The following examples illustrate more advanced usage of this obsfunction.
Example 2 (multi-channel)¶
Here we illustrate how we might extend our first example by having multiple channels as well as additional variables over which the payload varies.
- filter: Variable Assignment
assignments:
- name: <some-new-variable-name>
function:
name: DrawValueFromFile@ObsFunction
channels: &all_channels 1-3
options:
file: <path-to-input> # path to the CSV/NetCDF file
channels: *all_channels
group: DerivedObsValue # group with the payload variable
interpolation:
- name: satellite_id@MetaData
method: exact
- name: processing_center@MetaData
method: exact
- name: air_pressure@MetaData
method: linear
Note the channel selection, using standard yaml syntax.
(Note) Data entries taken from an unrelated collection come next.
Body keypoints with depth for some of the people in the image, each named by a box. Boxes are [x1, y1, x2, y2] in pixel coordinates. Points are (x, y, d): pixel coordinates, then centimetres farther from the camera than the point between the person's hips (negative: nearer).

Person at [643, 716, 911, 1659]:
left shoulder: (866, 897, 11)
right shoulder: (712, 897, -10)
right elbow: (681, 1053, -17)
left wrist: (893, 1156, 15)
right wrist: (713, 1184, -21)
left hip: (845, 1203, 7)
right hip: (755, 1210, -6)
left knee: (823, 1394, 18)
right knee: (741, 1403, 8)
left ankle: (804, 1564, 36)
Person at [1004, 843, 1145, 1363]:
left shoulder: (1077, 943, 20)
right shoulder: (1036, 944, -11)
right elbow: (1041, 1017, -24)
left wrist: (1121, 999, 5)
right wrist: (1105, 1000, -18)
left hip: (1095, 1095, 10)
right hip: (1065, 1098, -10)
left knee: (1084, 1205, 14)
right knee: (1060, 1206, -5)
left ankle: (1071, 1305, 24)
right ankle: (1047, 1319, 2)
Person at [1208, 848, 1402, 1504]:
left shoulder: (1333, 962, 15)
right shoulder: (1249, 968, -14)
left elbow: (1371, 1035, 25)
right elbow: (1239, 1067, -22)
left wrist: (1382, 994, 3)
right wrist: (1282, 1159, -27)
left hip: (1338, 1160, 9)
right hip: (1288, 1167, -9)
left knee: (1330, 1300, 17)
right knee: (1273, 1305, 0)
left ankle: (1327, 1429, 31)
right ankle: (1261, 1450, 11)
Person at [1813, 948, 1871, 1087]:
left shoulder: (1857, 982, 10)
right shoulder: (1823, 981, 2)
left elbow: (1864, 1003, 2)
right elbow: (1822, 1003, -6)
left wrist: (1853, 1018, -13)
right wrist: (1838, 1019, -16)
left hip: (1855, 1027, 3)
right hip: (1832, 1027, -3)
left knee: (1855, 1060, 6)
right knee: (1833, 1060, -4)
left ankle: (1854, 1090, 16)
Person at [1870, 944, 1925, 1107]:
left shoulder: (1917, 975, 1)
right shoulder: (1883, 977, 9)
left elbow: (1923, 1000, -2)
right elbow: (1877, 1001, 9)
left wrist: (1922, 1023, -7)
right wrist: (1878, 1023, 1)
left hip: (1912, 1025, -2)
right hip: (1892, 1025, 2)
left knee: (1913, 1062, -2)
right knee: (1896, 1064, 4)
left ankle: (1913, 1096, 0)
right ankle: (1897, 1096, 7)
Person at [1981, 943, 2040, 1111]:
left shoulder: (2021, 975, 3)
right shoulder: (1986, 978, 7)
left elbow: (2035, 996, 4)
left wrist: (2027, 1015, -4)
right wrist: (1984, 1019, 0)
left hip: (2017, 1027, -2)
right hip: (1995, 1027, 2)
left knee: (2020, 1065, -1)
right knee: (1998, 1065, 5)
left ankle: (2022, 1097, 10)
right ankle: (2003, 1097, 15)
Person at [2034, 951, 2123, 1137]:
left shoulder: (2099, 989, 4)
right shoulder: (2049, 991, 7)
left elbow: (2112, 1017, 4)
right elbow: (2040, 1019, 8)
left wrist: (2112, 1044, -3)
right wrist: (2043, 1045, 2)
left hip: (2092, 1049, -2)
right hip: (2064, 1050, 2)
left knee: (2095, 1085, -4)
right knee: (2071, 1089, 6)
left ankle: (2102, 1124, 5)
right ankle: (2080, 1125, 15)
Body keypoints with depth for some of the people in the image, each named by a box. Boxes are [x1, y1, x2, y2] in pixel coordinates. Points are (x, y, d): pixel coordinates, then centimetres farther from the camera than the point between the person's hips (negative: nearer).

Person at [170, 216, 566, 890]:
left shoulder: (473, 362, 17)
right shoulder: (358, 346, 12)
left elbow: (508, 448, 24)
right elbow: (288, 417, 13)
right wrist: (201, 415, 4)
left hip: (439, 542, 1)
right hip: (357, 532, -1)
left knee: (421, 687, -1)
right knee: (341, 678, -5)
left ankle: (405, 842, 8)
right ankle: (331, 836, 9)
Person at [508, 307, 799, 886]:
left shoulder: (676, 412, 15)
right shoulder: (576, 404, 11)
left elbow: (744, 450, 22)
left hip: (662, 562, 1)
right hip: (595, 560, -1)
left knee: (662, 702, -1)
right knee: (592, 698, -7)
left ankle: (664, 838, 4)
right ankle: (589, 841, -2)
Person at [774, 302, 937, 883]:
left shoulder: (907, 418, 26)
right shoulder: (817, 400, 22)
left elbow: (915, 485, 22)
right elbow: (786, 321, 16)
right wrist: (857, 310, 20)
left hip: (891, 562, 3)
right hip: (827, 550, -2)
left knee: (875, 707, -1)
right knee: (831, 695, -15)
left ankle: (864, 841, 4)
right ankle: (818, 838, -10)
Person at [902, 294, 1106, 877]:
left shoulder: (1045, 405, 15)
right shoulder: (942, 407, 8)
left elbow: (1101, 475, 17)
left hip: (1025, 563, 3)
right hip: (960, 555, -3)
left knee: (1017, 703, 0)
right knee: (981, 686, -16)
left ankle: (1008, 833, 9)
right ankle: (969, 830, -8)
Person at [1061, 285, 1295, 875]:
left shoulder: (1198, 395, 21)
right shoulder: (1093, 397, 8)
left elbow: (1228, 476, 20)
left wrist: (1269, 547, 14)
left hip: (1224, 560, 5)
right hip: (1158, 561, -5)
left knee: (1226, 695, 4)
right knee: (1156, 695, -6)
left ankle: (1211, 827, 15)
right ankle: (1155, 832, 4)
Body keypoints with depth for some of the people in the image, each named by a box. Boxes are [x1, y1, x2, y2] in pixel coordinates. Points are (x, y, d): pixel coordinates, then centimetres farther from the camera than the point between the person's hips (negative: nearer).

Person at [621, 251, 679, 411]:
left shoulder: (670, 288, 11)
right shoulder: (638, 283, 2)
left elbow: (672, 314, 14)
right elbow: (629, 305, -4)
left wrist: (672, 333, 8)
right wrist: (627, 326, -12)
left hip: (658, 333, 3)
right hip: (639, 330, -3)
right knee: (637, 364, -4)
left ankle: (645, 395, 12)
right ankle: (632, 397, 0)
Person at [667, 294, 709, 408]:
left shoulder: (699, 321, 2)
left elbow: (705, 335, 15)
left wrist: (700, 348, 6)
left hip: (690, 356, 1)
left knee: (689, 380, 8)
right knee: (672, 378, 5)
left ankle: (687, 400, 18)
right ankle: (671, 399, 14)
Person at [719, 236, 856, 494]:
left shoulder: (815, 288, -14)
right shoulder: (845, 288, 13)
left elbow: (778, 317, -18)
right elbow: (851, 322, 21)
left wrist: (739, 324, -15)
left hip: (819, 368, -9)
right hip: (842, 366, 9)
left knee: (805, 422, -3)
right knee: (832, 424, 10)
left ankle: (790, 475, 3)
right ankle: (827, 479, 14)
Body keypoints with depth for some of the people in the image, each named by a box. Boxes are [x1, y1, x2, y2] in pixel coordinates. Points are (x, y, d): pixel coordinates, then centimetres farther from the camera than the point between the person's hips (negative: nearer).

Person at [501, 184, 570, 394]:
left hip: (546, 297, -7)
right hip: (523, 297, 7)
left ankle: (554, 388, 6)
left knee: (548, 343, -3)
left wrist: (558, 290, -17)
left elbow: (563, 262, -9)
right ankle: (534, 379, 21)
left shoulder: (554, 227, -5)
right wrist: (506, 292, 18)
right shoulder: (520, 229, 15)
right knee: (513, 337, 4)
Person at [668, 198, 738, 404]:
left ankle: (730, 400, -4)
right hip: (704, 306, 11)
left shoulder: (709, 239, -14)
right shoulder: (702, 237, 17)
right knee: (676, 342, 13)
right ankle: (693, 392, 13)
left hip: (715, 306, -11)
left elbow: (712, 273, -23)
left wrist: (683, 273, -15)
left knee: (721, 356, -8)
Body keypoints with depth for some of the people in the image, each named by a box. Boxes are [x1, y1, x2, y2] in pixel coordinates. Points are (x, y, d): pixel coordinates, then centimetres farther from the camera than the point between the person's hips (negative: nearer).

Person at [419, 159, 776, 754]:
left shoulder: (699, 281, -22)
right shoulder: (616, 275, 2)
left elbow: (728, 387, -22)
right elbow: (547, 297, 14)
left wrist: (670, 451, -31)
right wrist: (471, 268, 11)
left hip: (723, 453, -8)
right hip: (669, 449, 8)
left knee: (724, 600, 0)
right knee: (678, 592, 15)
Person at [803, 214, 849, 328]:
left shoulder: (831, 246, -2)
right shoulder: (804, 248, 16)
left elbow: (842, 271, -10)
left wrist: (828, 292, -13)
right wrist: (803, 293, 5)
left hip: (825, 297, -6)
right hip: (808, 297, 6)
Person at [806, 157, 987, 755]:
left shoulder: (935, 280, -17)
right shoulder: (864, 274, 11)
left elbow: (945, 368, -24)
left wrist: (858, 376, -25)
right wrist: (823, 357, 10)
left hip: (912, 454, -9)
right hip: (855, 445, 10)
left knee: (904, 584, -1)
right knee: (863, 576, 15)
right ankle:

Internally, channel number extraction is an ‘exact’ match step, done before any user defined interpolation takes place. Since there is no channel number variable in ObsSpace, we instead expect input data containing channel information to be described by the name channel_number@MetaData as mentioned in here.
This might be described by a CSV similar to:
station_id@MetaData,air_pressure@MetaData,channel_number@MetaData,mydata@DerivedObsValue
string,float,int,float
ABC,30000,0, 0.1
ABC,60000,0, 0.2
...
Our NetCDF might look something like:
netcdf mydata {
dimensions:
index = 10 ;
variables:
float mydata@DerivedObsValue(index) ;
int index(index) ;
int channel_number@MetaData(index) ;
int satellite_id@MetaData(index) ;
float air_pressure@MetaData(index) ;
...
}
Example 3 (extrapolation)¶
This time, we demonstrate utilising various extrapolation methods for our extract/interpolation steps:
- filter: Variable Assignment
assignments:
- name: <some-new-variable-name>
function:
name: DrawValueFromFile@ObsFunction
options:
file: <path-to-input> # path to the CSV/NetCDF file
group: DerivedObsValue # group with the payload variable
interpolation:
- name: satellite_id@MetaData
method: exact
extrapolation mode: error
- name: longitude@MetaData
method: nearest
extrapolation mode: missing
- name: latitude@MetaData
method: nearest
extrapolation mode: nearest
Example 4 (bilinear interpolation)¶
Next we demonstrate the use of bilinear interpolation of two variables:
- filter: Variable Assignment
assignments:
- name: <some-new-variable-name>
function:
name: DrawValueFromFile@ObsFunction
options:
file: <path-to-input> # path to the CSV/NetCDF file
group: DerivedObsValue # group with the payload variable
interpolation:
- name: longitude@MetaData
method: bilinear
- name: latitude@MetaData
method: bilinear